**About this task**
Leaving the images aside, print every record in the material exactly.
[Start of section]
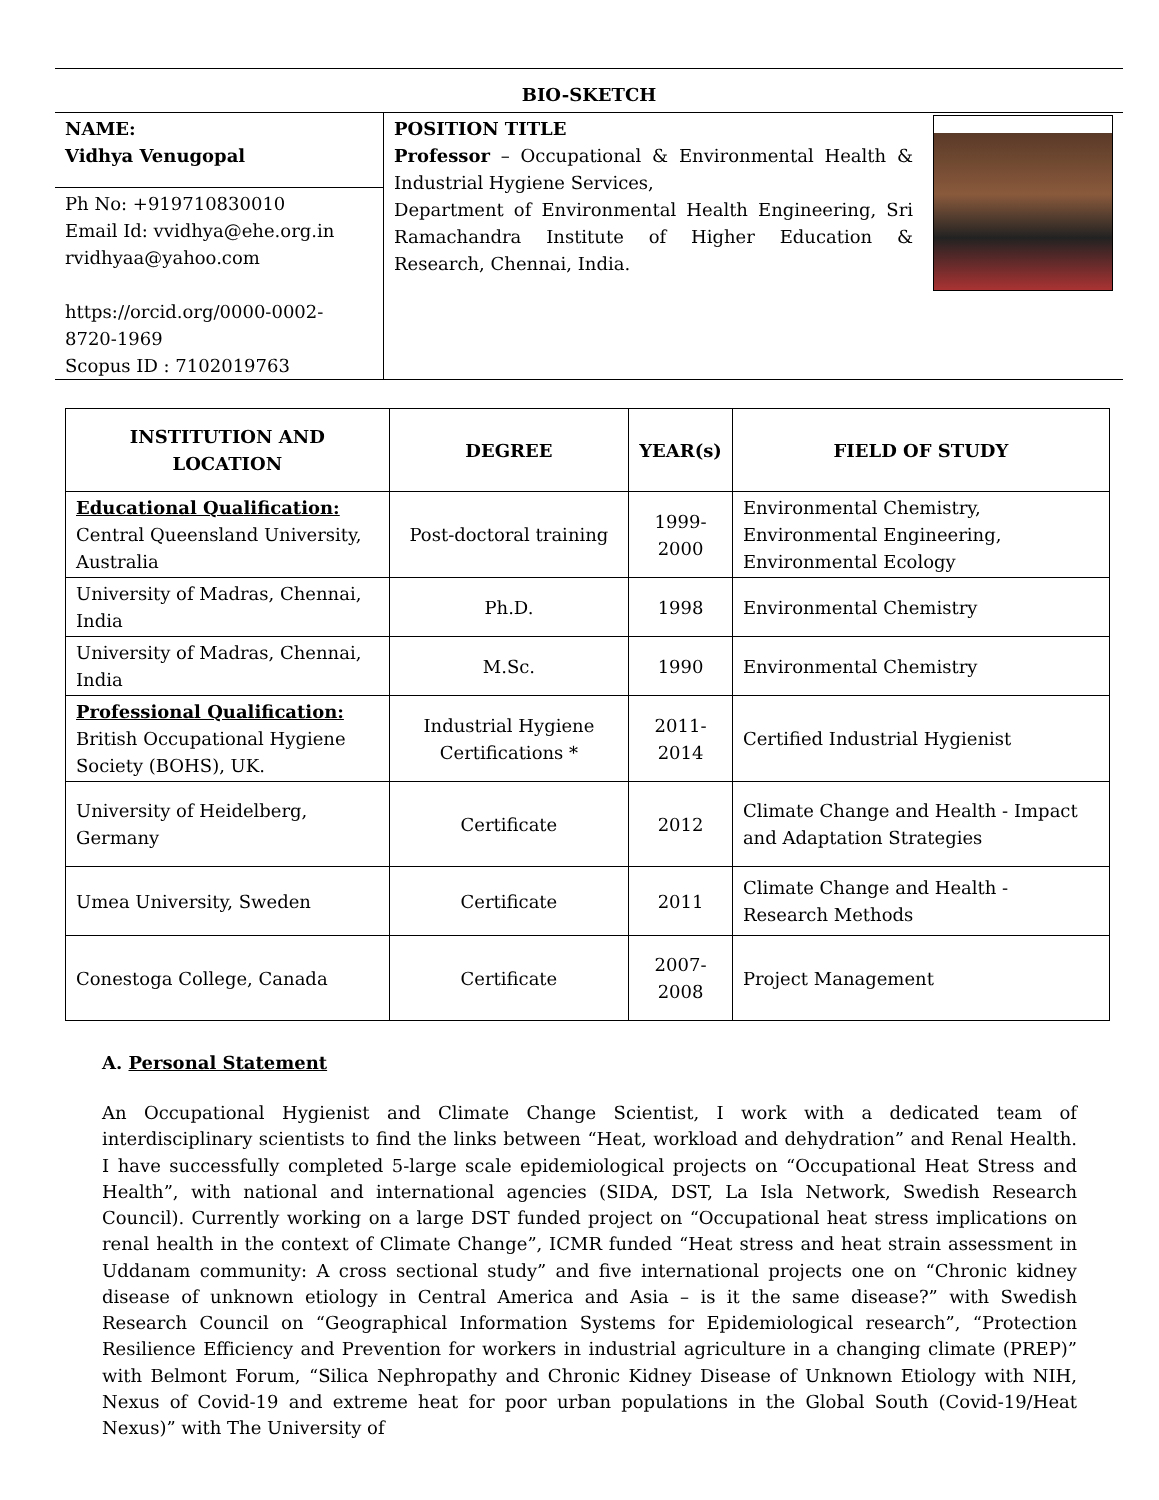BIO-SKETCH
NAME:
Vidhya Venugopal
Ph No: +919710830010
Email Id: vvidhya@ehe.org.in
rvidhyaa@yahoo.com
https://orcid.org/0000-0002-8720-1969
Scopus ID : 7102019763
POSITION TITLE
Professor – Occupational & Environmental Health & Industrial Hygiene Services,
Department of Environmental Health Engineering, Sri Ramachandra Institute of Higher Education & Research, Chennai, India.
| INSTITUTION AND LOCATION | DEGREE | YEAR(s) | FIELD OF STUDY |
| --- | --- | --- | --- |
| Educational Qualification: Central Queensland University, Australia | Post-doctoral training | 1999- 2000 | Environmental Chemistry, Environmental Engineering, Environmental Ecology |
| University of Madras, Chennai, India | Ph.D. | 1998 | Environmental Chemistry |
| University of Madras, Chennai, India | M.Sc. | 1990 | Environmental Chemistry |
| Professional Qualification: British Occupational Hygiene Society (BOHS), UK. | Industrial Hygiene Certifications * | 2011- 2014 | Certified Industrial Hygienist |
| University of Heidelberg, Germany | Certificate | 2012 | Climate Change and Health - Impact and Adaptation Strategies |
| Umea University, Sweden | Certificate | 2011 | Climate Change and Health - Research Methods |
| Conestoga College, Canada | Certificate | 2007- 2008 | Project Management |
A. Personal Statement
An Occupational Hygienist and Climate Change Scientist, I work with a dedicated team of interdisciplinary scientists to find the links between “Heat, workload and dehydration” and Renal Health. I have successfully completed 5-large scale epidemiological projects on “Occupational Heat Stress and Health”, with national and international agencies (SIDA, DST, La Isla Network, Swedish Research Council). Currently working on a large DST funded project on “Occupational heat stress implications on renal health in the context of Climate Change”, ICMR funded “Heat stress and heat strain assessment in Uddanam community: A cross sectional study” and five international projects one on “Chronic kidney disease of unknown etiology in Central America and Asia – is it the same disease?” with Swedish Research Council on “Geographical Information Systems for Epidemiological research”, “Protection Resilience Efficiency and Prevention for workers in industrial agriculture in a changing climate (PREP)” with Belmont Forum, “Silica Nephropathy and Chronic Kidney Disease of Unknown Etiology with NIH, Nexus of Covid-19 and extreme heat for poor urban populations in the Global South (Covid-19/Heat Nexus)” with The University of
[End of section]
**Output of the exercise**
BIO-SKETCH
NAME:
Vidhya Venugopal
Ph No: +919710830010
Email Id: vvidhya@ehe.org.in
rvidhyaa@yahoo.com
https://orcid.org/0000-0002-8720-1969
Scopus ID : 7102019763
POSITION TITLE
Professor – Occupational & Environmental Health & Industrial Hygiene Services,
Department of Environmental Health Engineering, Sri Ramachandra Institute of Higher Education & Research, Chennai, India.
| INSTITUTION AND LOCATION | DEGREE | YEAR(s) | FIELD OF STUDY |
| --- | --- | --- | --- |
| Educational Qualification: Central Queensland University, Australia | Post-doctoral training | 1999- 2000 | Environmental Chemistry, Environmental Engineering, Environmental Ecology |
| University of Madras, Chennai, India | Ph.D. | 1998 | Environmental Chemistry |
| University of Madras, Chennai, India | M.Sc. | 1990 | Environmental Chemistry |
| Professional Qualification: British Occupational Hygiene Society (BOHS), UK. | Industrial Hygiene Certifications * | 2011- 2014 | Certified Industrial Hygienist |
| University of Heidelberg, Germany | Certificate | 2012 | Climate Change and Health - Impact and Adaptation Strategies |
| Umea University, Sweden | Certificate | 2011 | Climate Change and Health - Research Methods |
| Conestoga College, Canada | Certificate | 2007- 2008 | Project Management |
A. Personal Statement
An Occupational Hygienist and Climate Change Scientist, I work with a dedicated team of interdisciplinary scientists to find the links between “Heat, workload and dehydration” and Renal Health. I have successfully completed 5-large scale epidemiological projects on “Occupational Heat Stress and Health”, with national and international agencies (SIDA, DST, La Isla Network, Swedish Research Council). Currently working on a large DST funded project on “Occupational heat stress implications on renal health in the context of Climate Change”, ICMR funded “Heat stress and heat strain assessment in Uddanam community: A cross sectional study” and five international projects one on “Chronic kidney disease of unknown etiology in Central America and Asia – is it the same disease?” with Swedish Research Council on “Geographical Information Systems for Epidemiological research”, “Protection Resilience Efficiency and Prevention for workers in industrial agriculture in a changing climate (PREP)” with Belmont Forum, “Silica Nephropathy and Chronic Kidney Disease of Unknown Etiology with NIH, Nexus of Covid-19 and extreme heat for poor urban populations in the Global South (Covid-19/Heat Nexus)” with The University of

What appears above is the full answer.